Eyepatch: Prototyping Camera-based Interaction through Examples
Authors: Dan Maynes, Takeo Igarashi
ACM UIST 2007, Rhode Island, USA
Computer vision, image processing, classification, interaction
Strength
The paper introduces eyepatch, a tool for designing camera-based interactions without needing to have
in-depth knowledge on specialised CV techniques. One of the strengths of the paper was the use of iterative
prototyping and the ability to let users combine weak classifiers into one, for effective results.
Another good thing is that it introduces some of the primary CV classifiers to new comers.
Weakness
One of the weakness of the paper was the fact that it was tested only on a small group of computer science graduate students.
Though the authors gained valuable insight from this, their sample pool of participants was not diverse enough to cover
other non-technical aspects of the tool(from the perspective of designers or artists).
Critique
It is necessary to have the ability to adjust classifier thresholds to a level that is appropriate for different
applications(fire detector vs free-food detector). Also, it is important to support temporal filtering
to preserve object coherence across frames and have smooth detected motion paths instead of just assuming the same position
for object as in previous frames.
Eyepatch has two basic modes:
- Training Mode: where users can train different types of classifiers to recognize the object, region, or parameter that they are interested in
- Composition Mode: where the classifiers are composed in various ways and users specify where the output of the classifiers should go
Classifiers supported in Eyepatch:
- Color: Based on hue histograms and backprojection for identifying distinctively colored objects
- Brightness: for finding the brightest or darkest regions of an image, such as laser dots or shadows
- Shape: based on Canny edge detection followed by contour matching using pair-wise geometrical histograms, for finding objects with distinctive outer contours
- Adaboost: a machine learning technique that uses a boosted cascade of simple features for recognizing general classes of objects like faces, animals, cars, or buildings
- Scale-Invariant Feature Transforms: for recognizing specific objects with invariance to scale, pose, and illumination
- Motion: based on segmentation of a motion history image, for identifying the directions of moving objects in the scene
- Gesture recognition: based on blob detection followed by motion trajectory matching using the Condensation algorithm, for recognizing particular patterns of motion
What did authors learn:
- Provide image data in addition to classifier output
- Allow data selection and filtering.
- Provide a mechanism for data reduction
- Allow users to combine multiple classifiers of the same type into a single classifier that recognizes multiple objects
- Provide the ability to adjust classifier thresholds
- Support temporal filtering for object coherence across frames
- Allow direct manipulation of the classifier model
- Provide a plug-in architecture
Relevant work:
- based on the future work proposed by authors of Crayons(design tool for camera-based interaction), such as supporting additional feature types and taking motion into account.
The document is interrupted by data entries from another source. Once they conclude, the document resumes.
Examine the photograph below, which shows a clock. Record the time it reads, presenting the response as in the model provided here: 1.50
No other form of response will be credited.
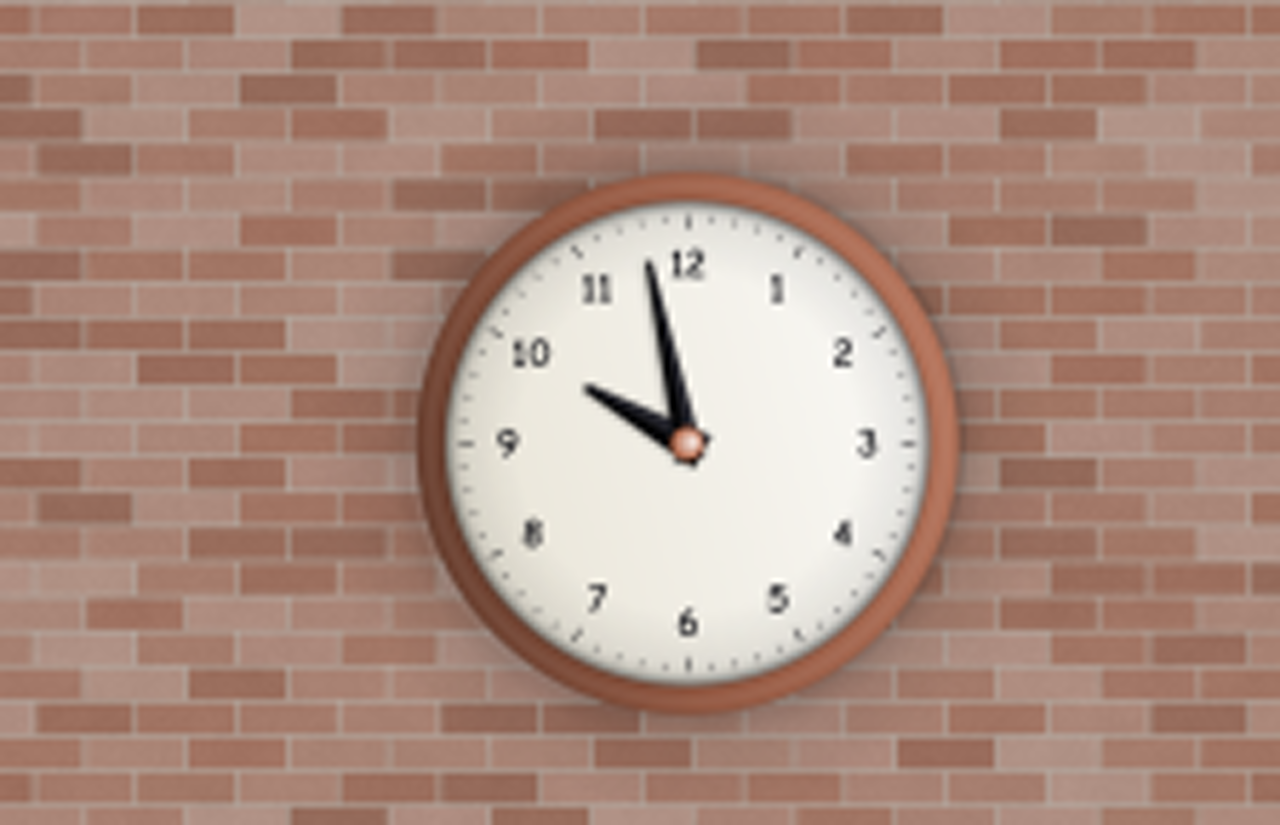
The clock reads 9.58
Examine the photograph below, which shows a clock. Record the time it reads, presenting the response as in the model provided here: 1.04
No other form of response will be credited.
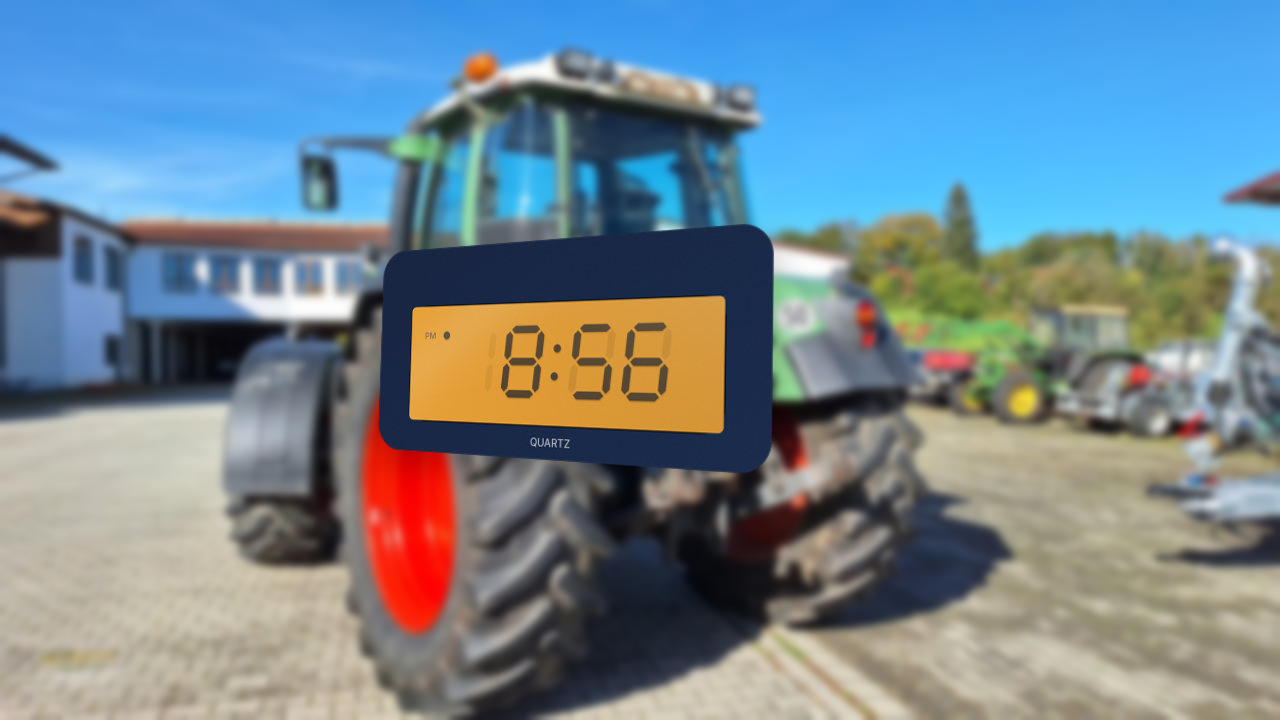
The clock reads 8.56
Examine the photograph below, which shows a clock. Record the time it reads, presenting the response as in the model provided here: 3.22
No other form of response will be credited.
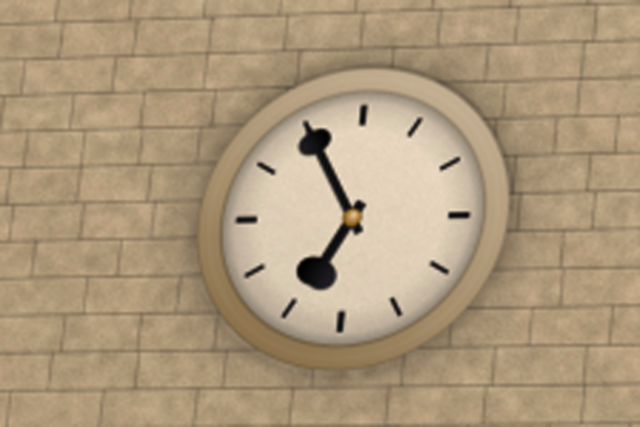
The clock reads 6.55
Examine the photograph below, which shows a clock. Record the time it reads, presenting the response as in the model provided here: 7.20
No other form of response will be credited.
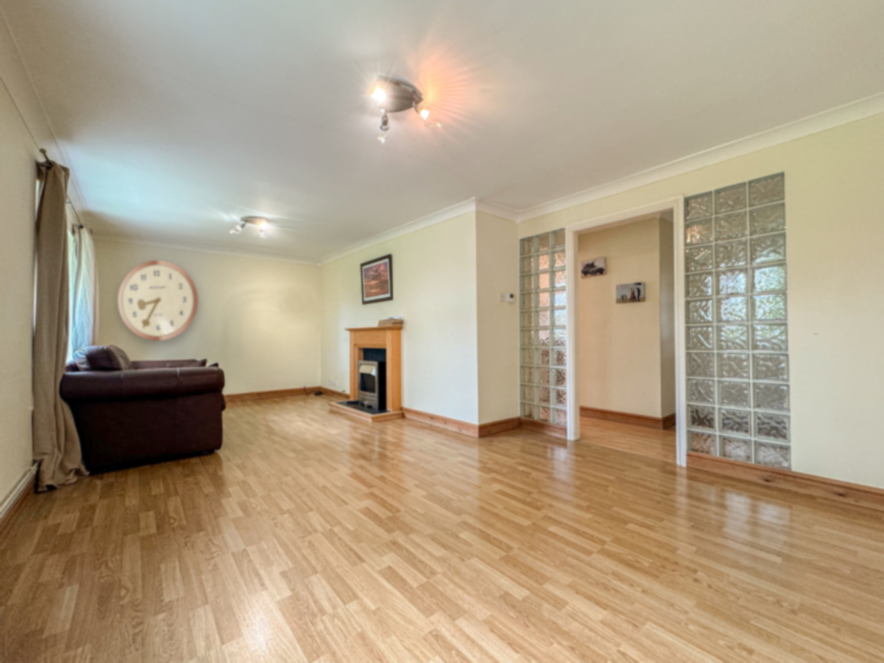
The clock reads 8.35
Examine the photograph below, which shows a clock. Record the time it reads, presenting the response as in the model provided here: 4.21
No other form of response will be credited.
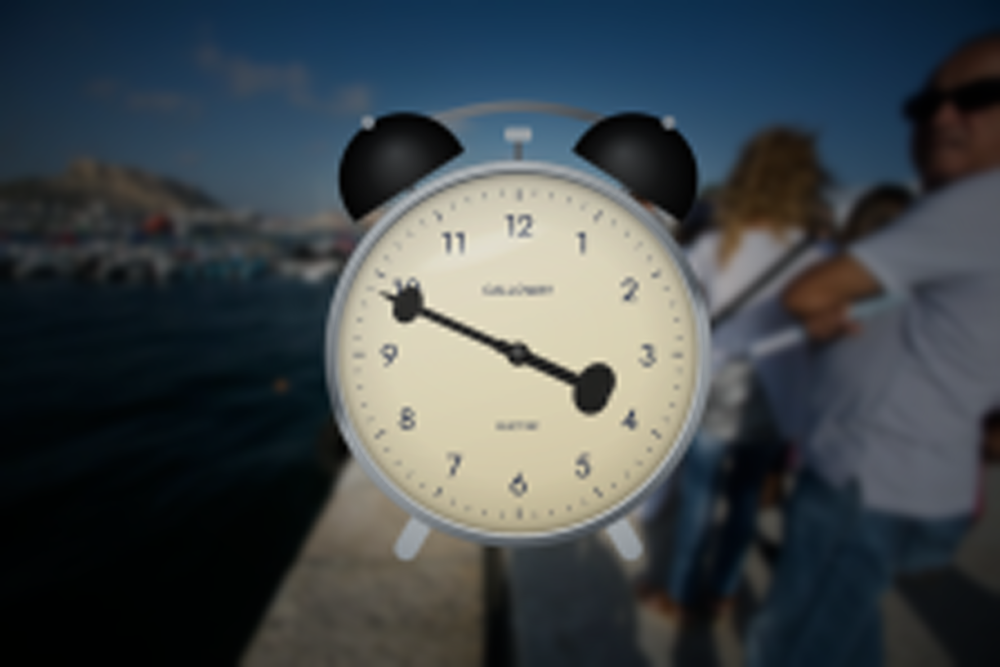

- authors drew inspiration from Exemplar: viewing the state of the created model, and adjusting it for better results, is very similar to the approach they adopted in Eyepatch
- Papier-Mâché toolkit: provided a high-level programming abstraction that allowed users to extract certain events from a camera input without worrying about the underlying details of the computer vision algorithms
- Authors adopted a dataflow model, and motion classifiers in Eyepatch which is similar to that in Cambience system. Cambience system allowes users to select regions of a video frame in which they wanted to detect motion, and then map the motion in each region to a different sound effect. But Cambience focused on only one type of input (motion) and one type of output (ambient soundscapes).
- Lego Mindstorms’s “Vision Command” Kit: was one of the first systems to attempt to make computer vision accessible to novice programmers Its visual programming interface allowed users to test for simple conditions in a camera image: when a certain color or a certain brightness threshold was seen in one of five regions of the frame, an event could be triggered.